In the previous section, we invited students to think about a time when they needed help, or were prevented from doing something because someone thought they could not do it. Here we look at that more closely.

A group of 6 blue characters, all wearing yellow and dark blue clothes. One is blind, and is using a white cane and wearing dark glasses; the next has his hands up and is backing away as if nervous; the next person is wearing a hearing aid and signing 'n' in british sign language; the next person is holding their chin and their head and looking worried; the next person is standing looking tired, with their hand up to their forehead and eyes closed; the final person in front of the group is sitting in a wheelchair, waving.

Activity 2

Invite all your students to communicate what difficulties they may have when in the classroom or the playground. Do they have trouble keeping up with friends in running games? Do they struggle to keep up when people are talking too fast? Do they feel left out because they cannot hear what is being said over the classroom noise?

The next questions is what would make them feel more included? Would it help if friends played different games sometimes that didn’t involve running? Could people talk a bit slower or just one person at a time?

Find different ways for students to express themselves:

1. Talking in front of the class or a group

2. Writing things down individually

3. Making videos of each other

4. Working together to act out scenarios

5. Drawing pictures or posters of what others can do to help.

A selection of icons depicting a paintbrush, camera, someone standing at a podium, a mobile phone, a pen writing and a pencil drawing a picture of a house on a piece of paper.

Your students may find talking difficult. They may find it difficult to express themselves in writing. So find different ways for the students to express themselves. You will encourage greater and more honest conversation.

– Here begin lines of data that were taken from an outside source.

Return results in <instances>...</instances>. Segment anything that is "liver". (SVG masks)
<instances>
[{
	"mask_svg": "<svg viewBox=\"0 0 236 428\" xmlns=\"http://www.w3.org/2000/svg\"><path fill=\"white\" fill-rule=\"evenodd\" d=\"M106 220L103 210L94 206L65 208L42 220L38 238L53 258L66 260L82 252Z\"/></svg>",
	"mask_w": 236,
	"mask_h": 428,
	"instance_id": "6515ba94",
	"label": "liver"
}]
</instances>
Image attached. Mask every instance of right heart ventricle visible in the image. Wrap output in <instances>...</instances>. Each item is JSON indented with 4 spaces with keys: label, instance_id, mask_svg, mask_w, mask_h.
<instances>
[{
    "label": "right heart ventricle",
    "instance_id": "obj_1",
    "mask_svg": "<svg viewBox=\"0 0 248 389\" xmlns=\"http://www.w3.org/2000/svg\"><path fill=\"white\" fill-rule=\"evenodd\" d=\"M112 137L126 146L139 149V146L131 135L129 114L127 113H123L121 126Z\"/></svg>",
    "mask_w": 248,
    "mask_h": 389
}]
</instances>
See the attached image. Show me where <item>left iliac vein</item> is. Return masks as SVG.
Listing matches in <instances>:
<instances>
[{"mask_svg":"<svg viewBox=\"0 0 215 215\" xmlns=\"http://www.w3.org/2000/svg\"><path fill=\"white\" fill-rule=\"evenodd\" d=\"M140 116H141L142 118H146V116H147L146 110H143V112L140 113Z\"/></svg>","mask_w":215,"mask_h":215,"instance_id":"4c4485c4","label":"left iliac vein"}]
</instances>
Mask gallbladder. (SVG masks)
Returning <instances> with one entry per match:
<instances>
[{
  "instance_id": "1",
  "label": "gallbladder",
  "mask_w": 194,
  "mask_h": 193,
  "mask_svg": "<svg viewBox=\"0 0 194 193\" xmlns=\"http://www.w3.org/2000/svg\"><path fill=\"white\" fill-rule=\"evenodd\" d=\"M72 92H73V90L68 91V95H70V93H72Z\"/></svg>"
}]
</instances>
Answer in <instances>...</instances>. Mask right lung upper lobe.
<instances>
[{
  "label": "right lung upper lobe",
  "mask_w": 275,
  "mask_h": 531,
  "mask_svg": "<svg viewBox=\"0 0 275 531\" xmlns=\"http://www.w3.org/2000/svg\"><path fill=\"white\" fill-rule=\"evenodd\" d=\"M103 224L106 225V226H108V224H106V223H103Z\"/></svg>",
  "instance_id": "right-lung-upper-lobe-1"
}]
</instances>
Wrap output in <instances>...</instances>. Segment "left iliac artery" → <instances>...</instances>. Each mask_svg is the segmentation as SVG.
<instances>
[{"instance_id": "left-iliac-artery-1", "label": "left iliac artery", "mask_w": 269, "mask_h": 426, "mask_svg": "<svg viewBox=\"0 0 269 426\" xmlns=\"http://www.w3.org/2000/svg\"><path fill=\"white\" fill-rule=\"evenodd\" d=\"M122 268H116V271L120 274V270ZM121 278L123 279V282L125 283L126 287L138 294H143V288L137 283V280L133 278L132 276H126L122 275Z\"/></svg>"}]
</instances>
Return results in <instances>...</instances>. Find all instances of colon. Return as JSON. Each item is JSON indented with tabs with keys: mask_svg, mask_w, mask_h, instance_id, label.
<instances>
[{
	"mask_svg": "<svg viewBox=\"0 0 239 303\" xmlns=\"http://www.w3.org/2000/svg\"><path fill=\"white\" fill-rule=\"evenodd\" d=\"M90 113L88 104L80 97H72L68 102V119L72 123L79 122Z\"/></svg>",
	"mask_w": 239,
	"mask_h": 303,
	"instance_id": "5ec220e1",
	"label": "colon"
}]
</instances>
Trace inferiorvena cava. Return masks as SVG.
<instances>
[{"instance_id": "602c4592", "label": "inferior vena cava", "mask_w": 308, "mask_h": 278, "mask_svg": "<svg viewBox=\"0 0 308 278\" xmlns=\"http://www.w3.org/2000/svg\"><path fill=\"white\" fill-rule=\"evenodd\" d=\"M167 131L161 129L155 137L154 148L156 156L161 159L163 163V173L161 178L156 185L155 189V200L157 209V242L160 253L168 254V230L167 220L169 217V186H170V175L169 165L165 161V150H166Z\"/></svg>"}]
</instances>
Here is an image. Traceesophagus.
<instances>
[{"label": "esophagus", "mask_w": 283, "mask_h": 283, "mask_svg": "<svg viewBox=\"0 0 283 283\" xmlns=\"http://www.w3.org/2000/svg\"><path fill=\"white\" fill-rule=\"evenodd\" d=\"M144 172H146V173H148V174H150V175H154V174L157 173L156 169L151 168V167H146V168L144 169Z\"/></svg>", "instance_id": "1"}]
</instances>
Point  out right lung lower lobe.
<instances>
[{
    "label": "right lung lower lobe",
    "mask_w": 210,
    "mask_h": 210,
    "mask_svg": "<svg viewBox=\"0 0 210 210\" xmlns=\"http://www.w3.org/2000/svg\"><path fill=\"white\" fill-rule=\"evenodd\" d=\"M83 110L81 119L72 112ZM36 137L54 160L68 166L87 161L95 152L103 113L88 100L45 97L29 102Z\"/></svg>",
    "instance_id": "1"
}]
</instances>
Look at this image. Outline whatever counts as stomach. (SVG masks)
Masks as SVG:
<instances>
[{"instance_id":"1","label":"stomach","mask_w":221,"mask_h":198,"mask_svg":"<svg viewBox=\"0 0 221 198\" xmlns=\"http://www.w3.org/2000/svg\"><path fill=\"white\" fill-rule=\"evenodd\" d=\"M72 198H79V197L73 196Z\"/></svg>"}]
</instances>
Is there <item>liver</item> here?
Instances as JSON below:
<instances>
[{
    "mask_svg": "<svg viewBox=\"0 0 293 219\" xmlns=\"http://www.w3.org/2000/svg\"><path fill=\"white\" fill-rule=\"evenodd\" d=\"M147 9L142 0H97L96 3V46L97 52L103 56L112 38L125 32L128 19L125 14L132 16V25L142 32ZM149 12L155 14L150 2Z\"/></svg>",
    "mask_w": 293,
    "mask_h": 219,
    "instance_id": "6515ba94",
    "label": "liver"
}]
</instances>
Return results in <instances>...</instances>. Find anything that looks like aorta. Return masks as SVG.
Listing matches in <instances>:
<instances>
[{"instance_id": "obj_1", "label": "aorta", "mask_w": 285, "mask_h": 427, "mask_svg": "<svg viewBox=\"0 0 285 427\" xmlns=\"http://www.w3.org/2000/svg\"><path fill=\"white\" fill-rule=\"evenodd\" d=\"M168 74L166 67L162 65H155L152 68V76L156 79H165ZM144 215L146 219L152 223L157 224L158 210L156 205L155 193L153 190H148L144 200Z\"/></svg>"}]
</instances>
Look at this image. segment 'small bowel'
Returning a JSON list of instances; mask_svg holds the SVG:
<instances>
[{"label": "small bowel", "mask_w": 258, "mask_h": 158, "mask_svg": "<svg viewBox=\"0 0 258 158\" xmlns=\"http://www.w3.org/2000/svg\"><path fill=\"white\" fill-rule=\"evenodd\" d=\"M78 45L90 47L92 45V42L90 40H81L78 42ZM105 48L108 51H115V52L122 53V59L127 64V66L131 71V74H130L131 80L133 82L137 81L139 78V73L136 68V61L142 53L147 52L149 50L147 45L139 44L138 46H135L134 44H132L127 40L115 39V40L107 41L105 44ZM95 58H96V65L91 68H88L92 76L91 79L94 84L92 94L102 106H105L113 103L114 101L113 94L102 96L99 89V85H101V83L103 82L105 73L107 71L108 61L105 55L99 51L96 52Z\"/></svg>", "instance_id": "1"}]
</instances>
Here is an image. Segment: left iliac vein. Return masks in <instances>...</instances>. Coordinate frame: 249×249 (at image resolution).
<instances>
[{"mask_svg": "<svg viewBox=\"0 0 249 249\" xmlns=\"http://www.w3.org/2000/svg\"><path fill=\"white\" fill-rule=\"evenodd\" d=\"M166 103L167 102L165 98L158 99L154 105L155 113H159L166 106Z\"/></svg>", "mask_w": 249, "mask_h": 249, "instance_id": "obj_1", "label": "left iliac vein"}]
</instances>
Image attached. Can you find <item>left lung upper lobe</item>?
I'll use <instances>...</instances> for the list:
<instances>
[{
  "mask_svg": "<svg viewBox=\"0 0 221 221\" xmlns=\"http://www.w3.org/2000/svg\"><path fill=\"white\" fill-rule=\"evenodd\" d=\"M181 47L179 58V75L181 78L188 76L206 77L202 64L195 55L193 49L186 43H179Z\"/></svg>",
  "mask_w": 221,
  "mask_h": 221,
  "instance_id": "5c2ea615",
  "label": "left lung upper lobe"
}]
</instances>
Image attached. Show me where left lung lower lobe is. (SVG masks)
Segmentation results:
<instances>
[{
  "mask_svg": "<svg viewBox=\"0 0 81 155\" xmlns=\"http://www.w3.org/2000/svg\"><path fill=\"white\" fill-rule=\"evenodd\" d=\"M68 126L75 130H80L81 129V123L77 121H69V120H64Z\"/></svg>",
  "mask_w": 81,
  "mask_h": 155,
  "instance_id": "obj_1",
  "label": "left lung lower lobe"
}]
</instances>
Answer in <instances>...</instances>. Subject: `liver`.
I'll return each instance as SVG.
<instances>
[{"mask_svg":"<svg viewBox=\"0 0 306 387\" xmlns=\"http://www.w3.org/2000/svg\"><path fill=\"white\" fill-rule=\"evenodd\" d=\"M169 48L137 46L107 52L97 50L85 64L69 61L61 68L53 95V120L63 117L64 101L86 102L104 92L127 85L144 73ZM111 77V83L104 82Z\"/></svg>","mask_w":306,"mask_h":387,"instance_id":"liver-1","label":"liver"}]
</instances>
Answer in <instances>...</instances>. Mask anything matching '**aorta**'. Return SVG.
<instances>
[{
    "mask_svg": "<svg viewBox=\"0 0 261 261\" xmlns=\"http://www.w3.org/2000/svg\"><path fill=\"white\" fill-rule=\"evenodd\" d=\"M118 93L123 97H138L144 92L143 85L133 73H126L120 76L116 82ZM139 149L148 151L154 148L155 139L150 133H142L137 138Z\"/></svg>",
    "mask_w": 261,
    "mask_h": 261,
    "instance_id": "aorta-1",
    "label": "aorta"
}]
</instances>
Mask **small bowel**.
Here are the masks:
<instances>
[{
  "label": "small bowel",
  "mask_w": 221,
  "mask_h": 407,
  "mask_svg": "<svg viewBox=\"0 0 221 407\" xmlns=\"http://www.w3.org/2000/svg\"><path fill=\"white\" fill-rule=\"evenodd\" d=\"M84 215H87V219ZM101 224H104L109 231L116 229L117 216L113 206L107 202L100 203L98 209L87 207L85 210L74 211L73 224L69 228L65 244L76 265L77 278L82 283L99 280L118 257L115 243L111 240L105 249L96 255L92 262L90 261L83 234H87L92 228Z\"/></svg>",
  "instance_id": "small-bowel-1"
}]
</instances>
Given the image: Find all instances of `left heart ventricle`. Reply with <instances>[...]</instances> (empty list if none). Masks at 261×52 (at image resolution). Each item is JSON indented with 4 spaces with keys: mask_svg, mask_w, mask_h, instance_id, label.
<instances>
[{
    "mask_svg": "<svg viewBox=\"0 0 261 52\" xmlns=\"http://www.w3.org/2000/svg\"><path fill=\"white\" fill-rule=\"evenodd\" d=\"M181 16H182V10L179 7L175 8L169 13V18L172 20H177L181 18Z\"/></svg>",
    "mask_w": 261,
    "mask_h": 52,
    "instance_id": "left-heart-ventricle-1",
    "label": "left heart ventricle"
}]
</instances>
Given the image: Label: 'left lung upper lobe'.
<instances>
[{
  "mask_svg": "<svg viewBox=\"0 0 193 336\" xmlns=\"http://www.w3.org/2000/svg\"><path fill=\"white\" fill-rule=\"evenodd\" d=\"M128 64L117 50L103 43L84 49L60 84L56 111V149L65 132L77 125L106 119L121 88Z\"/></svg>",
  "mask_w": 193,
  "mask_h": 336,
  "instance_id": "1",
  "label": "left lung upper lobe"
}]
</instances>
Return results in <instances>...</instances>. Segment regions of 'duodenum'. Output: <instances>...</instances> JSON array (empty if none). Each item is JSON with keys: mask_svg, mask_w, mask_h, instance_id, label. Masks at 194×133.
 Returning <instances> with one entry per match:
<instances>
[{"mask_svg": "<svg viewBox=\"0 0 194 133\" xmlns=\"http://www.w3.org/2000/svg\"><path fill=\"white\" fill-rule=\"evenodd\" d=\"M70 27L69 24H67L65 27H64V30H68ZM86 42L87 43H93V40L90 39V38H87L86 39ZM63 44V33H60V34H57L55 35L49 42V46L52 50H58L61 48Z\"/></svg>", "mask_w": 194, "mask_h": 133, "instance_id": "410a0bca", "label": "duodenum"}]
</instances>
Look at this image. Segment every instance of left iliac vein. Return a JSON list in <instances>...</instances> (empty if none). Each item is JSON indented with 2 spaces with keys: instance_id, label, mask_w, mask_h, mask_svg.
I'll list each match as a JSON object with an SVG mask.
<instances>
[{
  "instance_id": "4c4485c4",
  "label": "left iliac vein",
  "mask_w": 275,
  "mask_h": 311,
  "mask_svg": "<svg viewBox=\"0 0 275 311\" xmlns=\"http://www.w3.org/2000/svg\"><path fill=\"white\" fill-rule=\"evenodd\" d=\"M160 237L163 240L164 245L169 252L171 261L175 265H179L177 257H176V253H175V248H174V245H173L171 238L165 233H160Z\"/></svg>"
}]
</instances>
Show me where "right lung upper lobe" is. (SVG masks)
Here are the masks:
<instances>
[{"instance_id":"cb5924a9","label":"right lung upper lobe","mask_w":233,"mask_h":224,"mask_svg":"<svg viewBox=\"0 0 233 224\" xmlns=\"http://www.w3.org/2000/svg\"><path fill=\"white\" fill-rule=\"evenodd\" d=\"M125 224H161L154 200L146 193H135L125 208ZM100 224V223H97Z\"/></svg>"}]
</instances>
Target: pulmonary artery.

Below is some work completed by students who attend Dosti, a school for children with special needs in India. You can read more about the activities the students completed and see more of their work in a blog here: WeCanAccess Youth – Dosti – WecanAccess

The only special need I have is to be loved and accepted just the way I am, so be my friend in real sense by involving me equally in every activity and I will try my best to be at par and will not let down. Student Y

I must not be left alone nor be looked down just because I am differently abled and want to be treated with same dignity like you so be my buddy, my support system and not a sympathizer rest, I can manage when I know I have you beside me. Student A

A colourful hand drawn picture shows 3 smiling children playing with a skipping rope. A boy is jumping, and two girls are holding the rope, one of the girls is in a wheelchair. The caption reads 'I feel so good when mainstream children participate in play with us'.
I feel so good when mainstream children participate in play with us.
A young man with his eyes closed is holding up his drawing of 3 characters playing.